Jogo do bicho absorveu agentes da ditadura militar

Livro Memórias de uma Guerra Suja mostra como a prática usada no esquema de Carlinhos Cachoeira, com o emprego de arapongas por esquema de contravenção, nasceu com decadência do SNI no fim da ditadura de 1964

Carlinhos Cachoeira

A Operação Monte Carlo, da Polícia Federal, mostrou neste ano que o bicheiro Carlinhos Cachoeira contratou ex-agentes da ditadura militar. Segundo o livro “Memórias de uma Guerra Suja”, o uso de policiais em esquema de contravenção teve início no processo de abertura política do País entre o fim dos anos 70 e começo dos 80.

Em depoimento aos jornalistas Marcelo Netto e Rogério Medeiros, o delegado de polícia Cláudio Guerra afirma que, com o encerramento das atividades dos grupos de combate à esquerda, muitos agentes ficaram sem função no Estado.

“Quando o SNI já estava na decadência, me arrumaram suporte financeiro, passei a ser ajudado pelo jogo do bicho”, diz Guerra. “(…) não me deixaram na mão, e a maneira encontrada para me bancar foi viabilizar a minha entrada no jogo”.

De acordo com Guerra, foi o coronel Freddie Perdigão que “o levou para o esquema”. Ainda segundo o livro, o delegado havia sido levado a agir em nome da ditadura pelas mãos de Perdigão. “Me recrutou, cooptou, comentou e treinou”, diz Guerra.

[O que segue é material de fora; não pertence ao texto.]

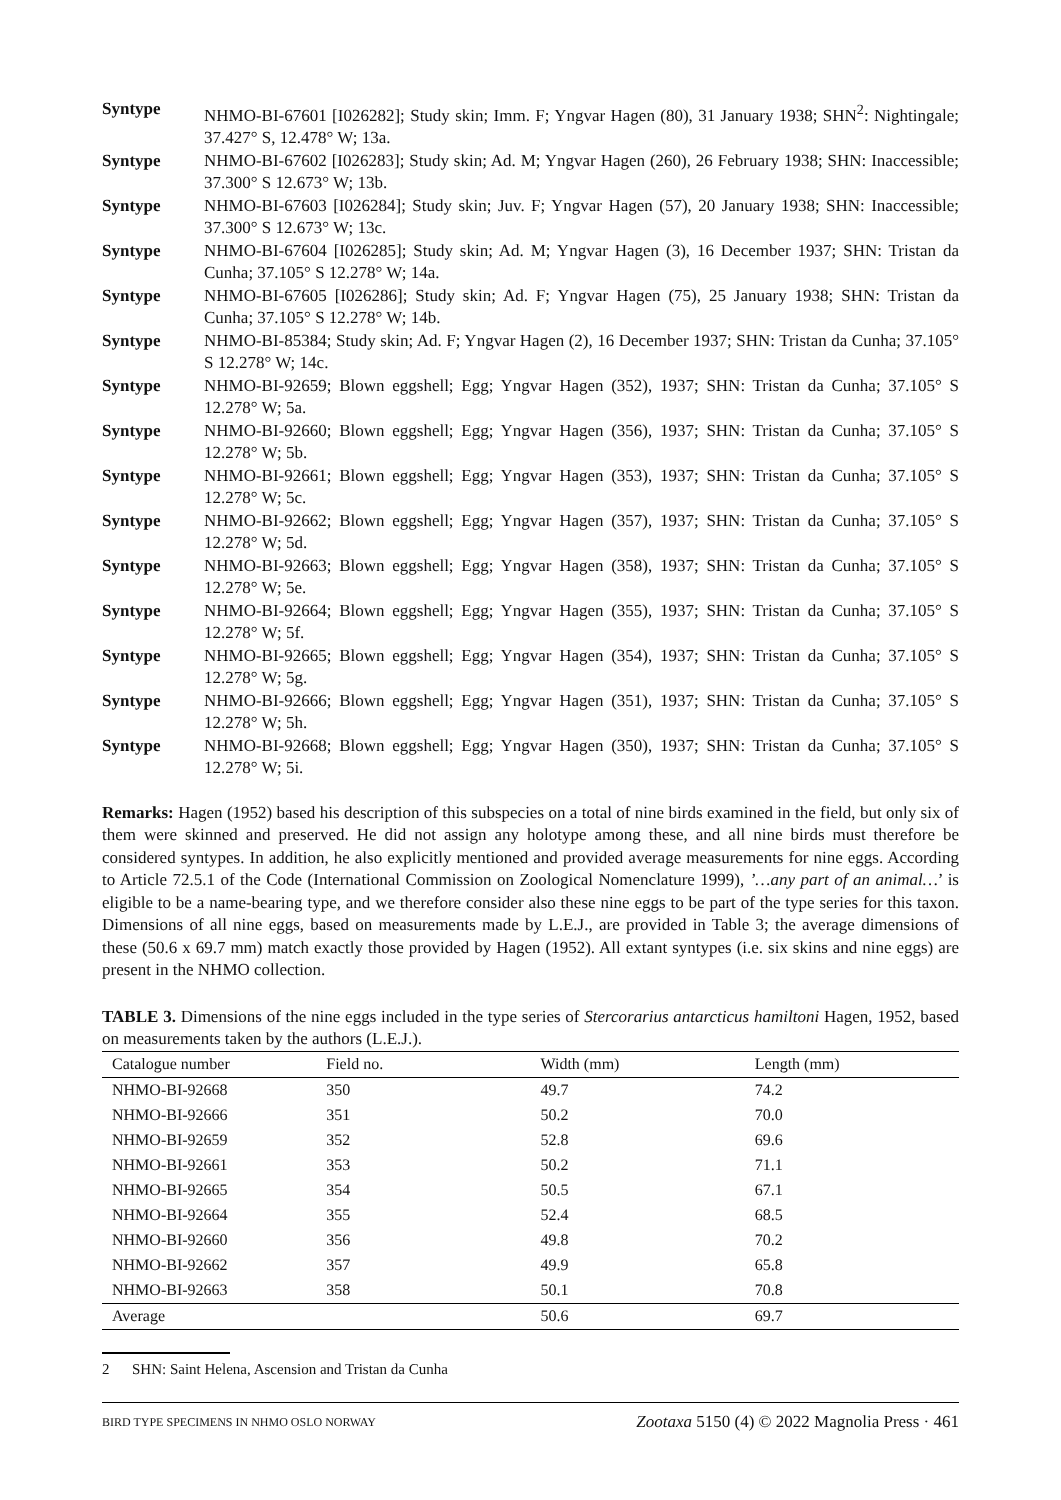Syntype NHMO-BI-67601 [I026282]; Study skin; Imm. F; Yngvar Hagen (80), 31 January 1938; SHN<sup>2</sup>: Nightingale; 37.427° S, 12.478° W; 13a.
Syntype NHMO-BI-67602 [I026283]; Study skin; Ad. M; Yngvar Hagen (260), 26 February 1938; SHN: Inaccessible; 37.300° S 12.673° W; 13b.
Syntype NHMO-BI-67603 [I026284]; Study skin; Juv. F; Yngvar Hagen (57), 20 January 1938; SHN: Inaccessible; 37.300° S 12.673° W; 13c.
Syntype NHMO-BI-67604 [I026285]; Study skin; Ad. M; Yngvar Hagen (3), 16 December 1937; SHN: Tristan da Cunha; 37.105° S 12.278° W; 14a.
Syntype NHMO-BI-67605 [I026286]; Study skin; Ad. F; Yngvar Hagen (75), 25 January 1938; SHN: Tristan da Cunha; 37.105° S 12.278° W; 14b.
Syntype NHMO-BI-85384; Study skin; Ad. F; Yngvar Hagen (2), 16 December 1937; SHN: Tristan da Cunha; 37.105° S 12.278° W; 14c.
Syntype NHMO-BI-92659; Blown eggshell; Egg; Yngvar Hagen (352), 1937; SHN: Tristan da Cunha; 37.105° S 12.278° W; 5a.
Syntype NHMO-BI-92660; Blown eggshell; Egg; Yngvar Hagen (356), 1937; SHN: Tristan da Cunha; 37.105° S 12.278° W; 5b.
Syntype NHMO-BI-92661; Blown eggshell; Egg; Yngvar Hagen (353), 1937; SHN: Tristan da Cunha; 37.105° S 12.278° W; 5c.
Syntype NHMO-BI-92662; Blown eggshell; Egg; Yngvar Hagen (357), 1937; SHN: Tristan da Cunha; 37.105° S 12.278° W; 5d.
Syntype NHMO-BI-92663; Blown eggshell; Egg; Yngvar Hagen (358), 1937; SHN: Tristan da Cunha; 37.105° S 12.278° W; 5e.
Syntype NHMO-BI-92664; Blown eggshell; Egg; Yngvar Hagen (355), 1937; SHN: Tristan da Cunha; 37.105° S 12.278° W; 5f.
Syntype NHMO-BI-92665; Blown eggshell; Egg; Yngvar Hagen (354), 1937; SHN: Tristan da Cunha; 37.105° S 12.278° W; 5g.
Syntype NHMO-BI-92666; Blown eggshell; Egg; Yngvar Hagen (351), 1937; SHN: Tristan da Cunha; 37.105° S 12.278° W; 5h.
Syntype NHMO-BI-92668; Blown eggshell; Egg; Yngvar Hagen (350), 1937; SHN: Tristan da Cunha; 37.105° S 12.278° W; 5i.
Remarks: Hagen (1952) based his description of this subspecies on a total of nine birds examined in the field, but only six of them were skinned and preserved. He did not assign any holotype among these, and all nine birds must therefore be considered syntypes. In addition, he also explicitly mentioned and provided average measurements for nine eggs. According to Article 72.5.1 of the Code (International Commission on Zoological Nomenclature 1999), ’…any part of an animal…’ is eligible to be a name-bearing type, and we therefore consider also these nine eggs to be part of the type series for this taxon. Dimensions of all nine eggs, based on measurements made by L.E.J., are provided in Table 3; the average dimensions of these (50.6 x 69.7 mm) match exactly those provided by Hagen (1952). All extant syntypes (i.e. six skins and nine eggs) are present in the NHMO collection.
TABLE 3. Dimensions of the nine eggs included in the type series of Stercorarius antarcticus hamiltoni Hagen, 1952, based on measurements taken by the authors (L.E.J.).
| Catalogue number | Field no. | Width (mm) | Length (mm) |
| --- | --- | --- | --- |
| NHMO-BI-92668 | 350 | 49.7 | 74.2 |
| NHMO-BI-92666 | 351 | 50.2 | 70.0 |
| NHMO-BI-92659 | 352 | 52.8 | 69.6 |
| NHMO-BI-92661 | 353 | 50.2 | 71.1 |
| NHMO-BI-92665 | 354 | 50.5 | 67.1 |
| NHMO-BI-92664 | 355 | 52.4 | 68.5 |
| NHMO-BI-92660 | 356 | 49.8 | 70.2 |
| NHMO-BI-92662 | 357 | 49.9 | 65.8 |
| NHMO-BI-92663 | 358 | 50.1 | 70.8 |
| Average | | 50.6 | 69.7 |
2 SHN: Saint Helena, Ascension and Tristan da Cunha
BIRD TYPE SPECIMENS IN NHMO OSLO NORWAY Zootaxa 5150 (4) © 2022 Magnolia Press · 461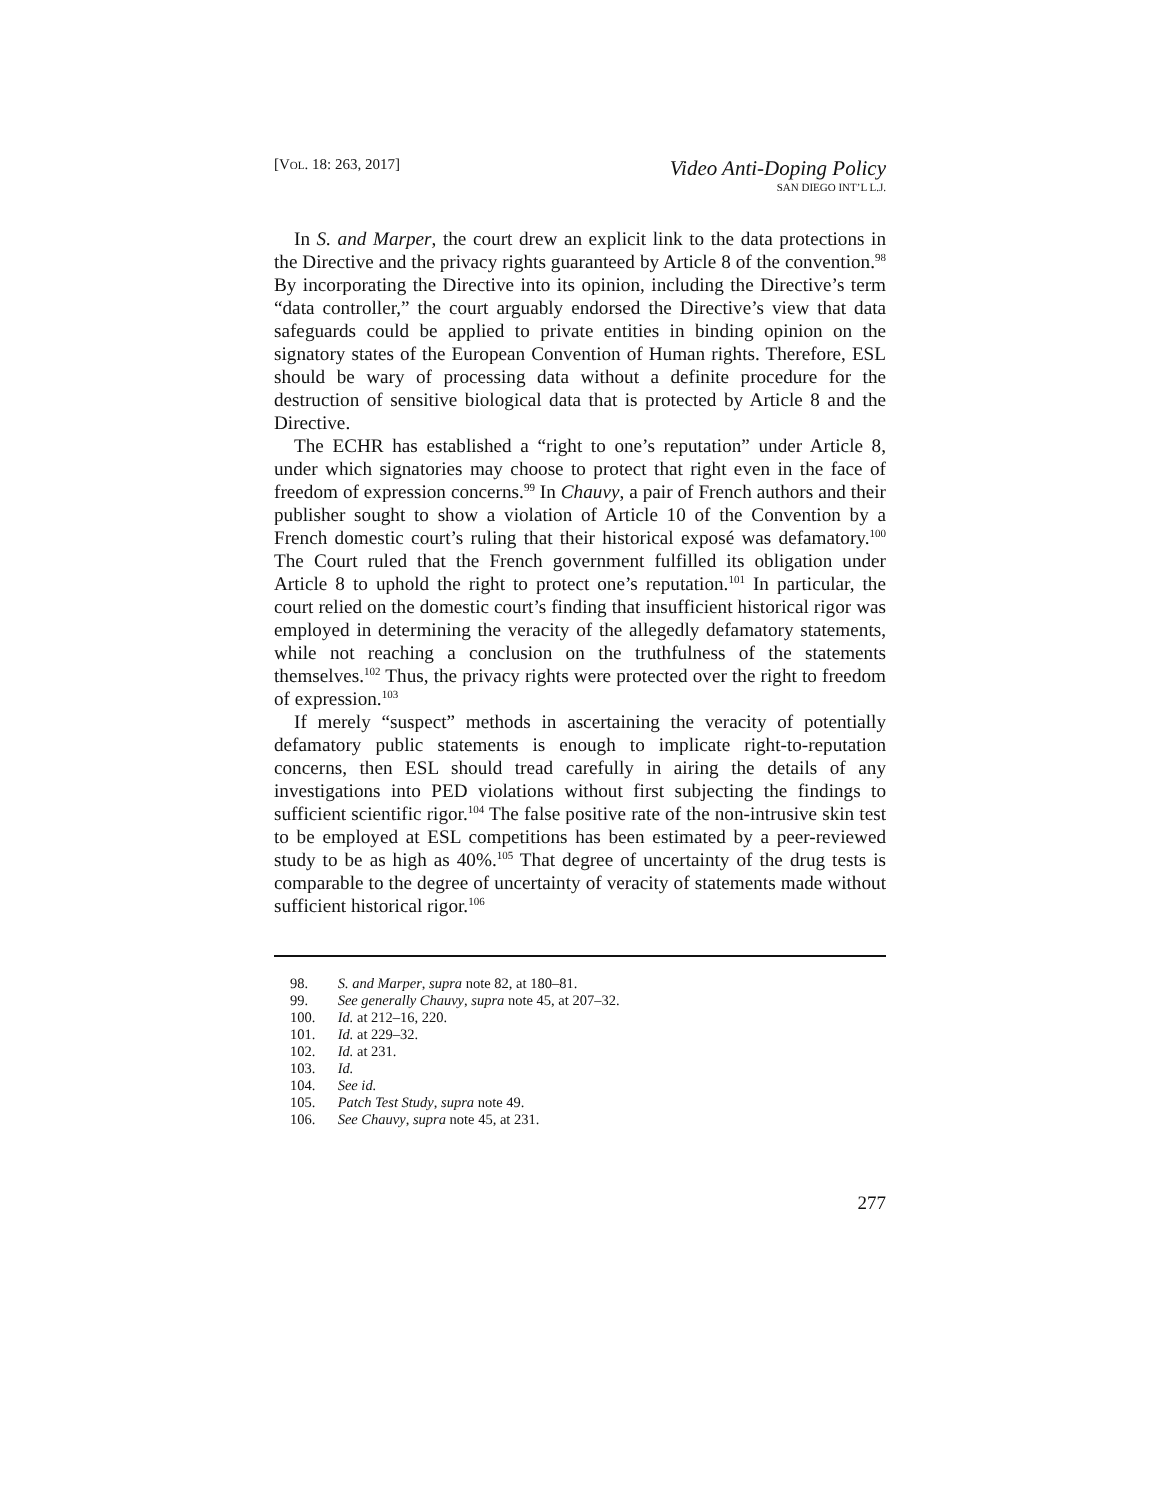[VOL. 18: 263, 2017]
Video Anti-Doping Policy
SAN DIEGO INT’L L.J.
In S. and Marper, the court drew an explicit link to the data protections in the Directive and the privacy rights guaranteed by Article 8 of the convention.<sup>98</sup> By incorporating the Directive into its opinion, including the Directive’s term “data controller,” the court arguably endorsed the Directive’s view that data safeguards could be applied to private entities in binding opinion on the signatory states of the European Convention of Human rights. Therefore, ESL should be wary of processing data without a definite procedure for the destruction of sensitive biological data that is protected by Article 8 and the Directive.
The ECHR has established a “right to one’s reputation” under Article 8, under which signatories may choose to protect that right even in the face of freedom of expression concerns.<sup>99</sup> In Chauvy, a pair of French authors and their publisher sought to show a violation of Article 10 of the Convention by a French domestic court’s ruling that their historical exposé was defamatory.<sup>100</sup> The Court ruled that the French government fulfilled its obligation under Article 8 to uphold the right to protect one’s reputation.<sup>101</sup> In particular, the court relied on the domestic court’s finding that insufficient historical rigor was employed in determining the veracity of the allegedly defamatory statements, while not reaching a conclusion on the truthfulness of the statements themselves.<sup>102</sup> Thus, the privacy rights were protected over the right to freedom of expression.<sup>103</sup>
If merely “suspect” methods in ascertaining the veracity of potentially defamatory public statements is enough to implicate right-to-reputation concerns, then ESL should tread carefully in airing the details of any investigations into PED violations without first subjecting the findings to sufficient scientific rigor.<sup>104</sup> The false positive rate of the non-intrusive skin test to be employed at ESL competitions has been estimated by a peer-reviewed study to be as high as 40%.<sup>105</sup> That degree of uncertainty of the drug tests is comparable to the degree of uncertainty of veracity of statements made without sufficient historical rigor.<sup>106</sup>
98. S. and Marper, supra note 82, at 180–81.
99. See generally Chauvy, supra note 45, at 207–32.
100. Id. at 212–16, 220.
101. Id. at 229–32.
102. Id. at 231.
103. Id.
104. See id.
105. Patch Test Study, supra note 49.
106. See Chauvy, supra note 45, at 231.
277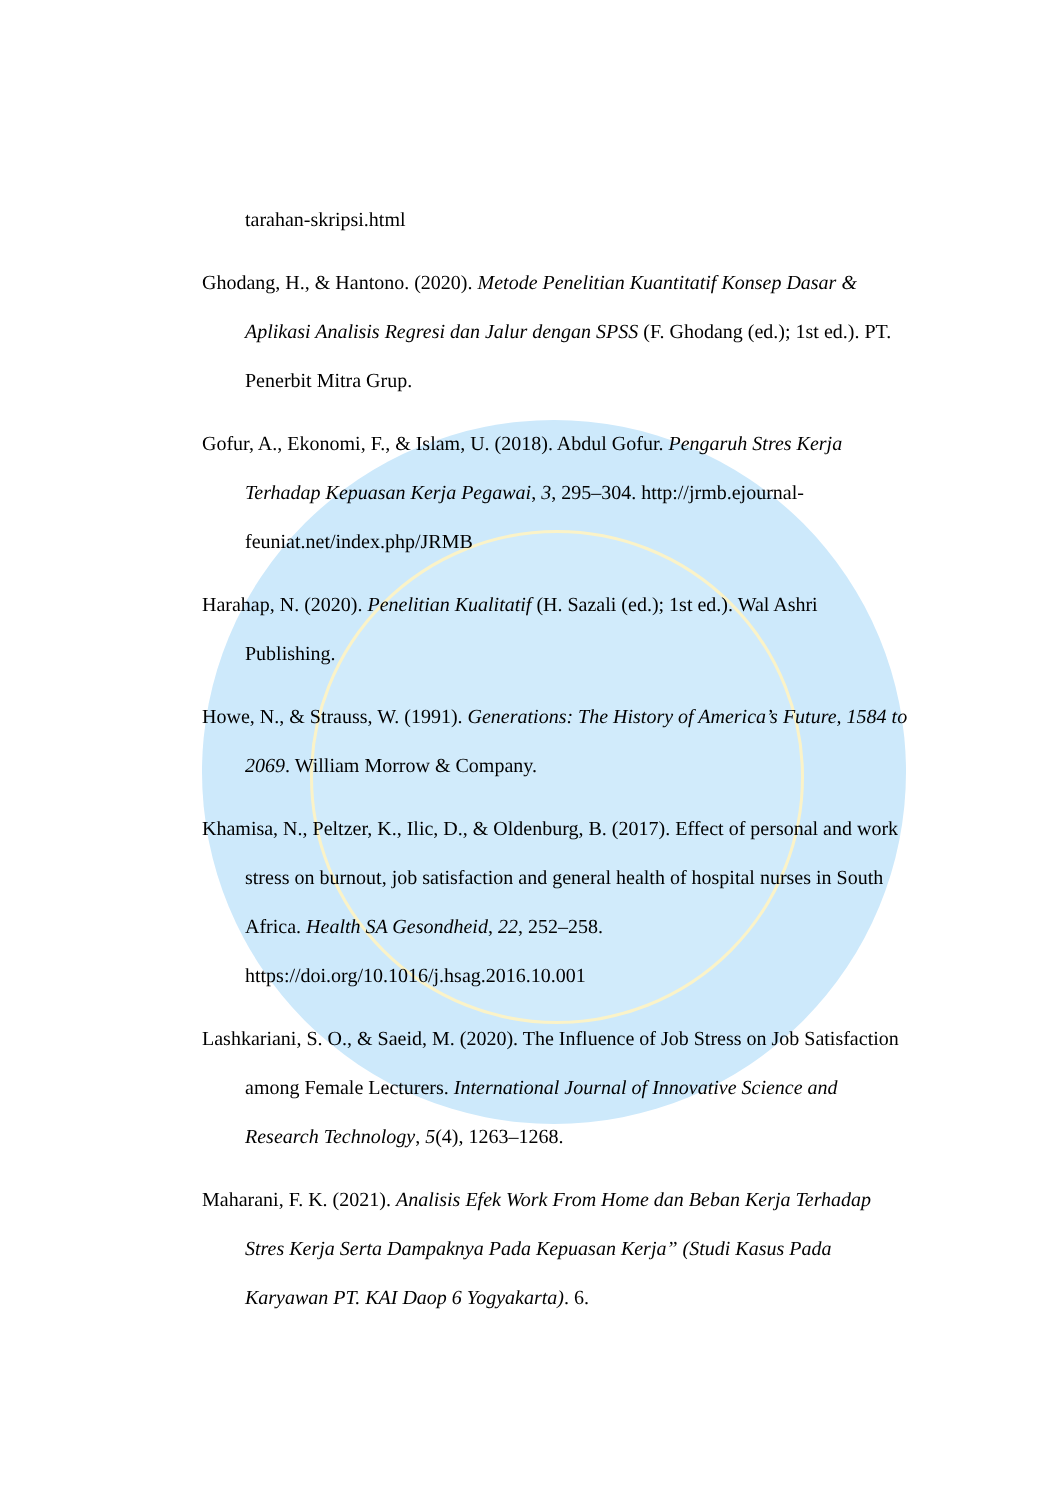tarahan-skripsi.html
Ghodang, H., & Hantono. (2020). Metode Penelitian Kuantitatif Konsep Dasar & Aplikasi Analisis Regresi dan Jalur dengan SPSS (F. Ghodang (ed.); 1st ed.). PT. Penerbit Mitra Grup.
Gofur, A., Ekonomi, F., & Islam, U. (2018). Abdul Gofur. Pengaruh Stres Kerja Terhadap Kepuasan Kerja Pegawai, 3, 295–304. http://jrmb.ejournal-feuniat.net/index.php/JRMB
Harahap, N. (2020). Penelitian Kualitatif (H. Sazali (ed.); 1st ed.). Wal Ashri Publishing.
Howe, N., & Strauss, W. (1991). Generations: The History of America’s Future, 1584 to 2069. William Morrow & Company.
Khamisa, N., Peltzer, K., Ilic, D., & Oldenburg, B. (2017). Effect of personal and work stress on burnout, job satisfaction and general health of hospital nurses in South Africa. Health SA Gesondheid, 22, 252–258. https://doi.org/10.1016/j.hsag.2016.10.001
Lashkariani, S. O., & Saeid, M. (2020). The Influence of Job Stress on Job Satisfaction among Female Lecturers. International Journal of Innovative Science and Research Technology, 5(4), 1263–1268.
Maharani, F. K. (2021). Analisis Efek Work From Home dan Beban Kerja Terhadap Stres Kerja Serta Dampaknya Pada Kepuasan Kerja” (Studi Kasus Pada Karyawan PT. KAI Daop 6 Yogyakarta). 6.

O ex-delegado dá os nomes dos comandantes da operação, “os mesmos de sempre”. Ainda na publicação, o delegado diz que foi apresentado ao bicheiro carioca Castor de Andrade (1926-1997). Ele é reconhecido como um dos maiores e mais poderosos empresários do jogo do bicho de todos os tempos. “A relação entre Castor e as Forças Armadas era tão próxima que ele tinha até uma credencial do Cenimar (Centro de Informações da Marinha)”, afirma. “Ele gostava de usá-la para dizer que era agente oficial da reserva”, completa.

Irmandade ainda existe’

Guerra relata que atuou com o chefe de segurança de todos os bicheiros do Rio de Janeiro e que, com a experiência adquirida, ele próprio tornou-se empresário. “Comprei uma parte das bancas do Zé Carlos Gratz (ex-bicheiro e ex-deputado estadual)”, diz.

O delegado afirma que, apesar da abertura política, ele continuou ajudando clandestinamente as polícias de São Paulo e do Rio de Janeiro. “Acabou a revolução, mas a irmandade continuou. A irmandade ainda existe, não morreu, os caras ainda servem uns aos outros”, finaliza.

A mais recente prova disso é a revelação da Polícia Militar de que o sargento aposentado da Aeronáutica, Idalberto Araújo, o Dadá, e o sargento da Polícia Militar do Distrito Federal, Jairo Martins, atuaram como arapongas no esquema de Cachoeira.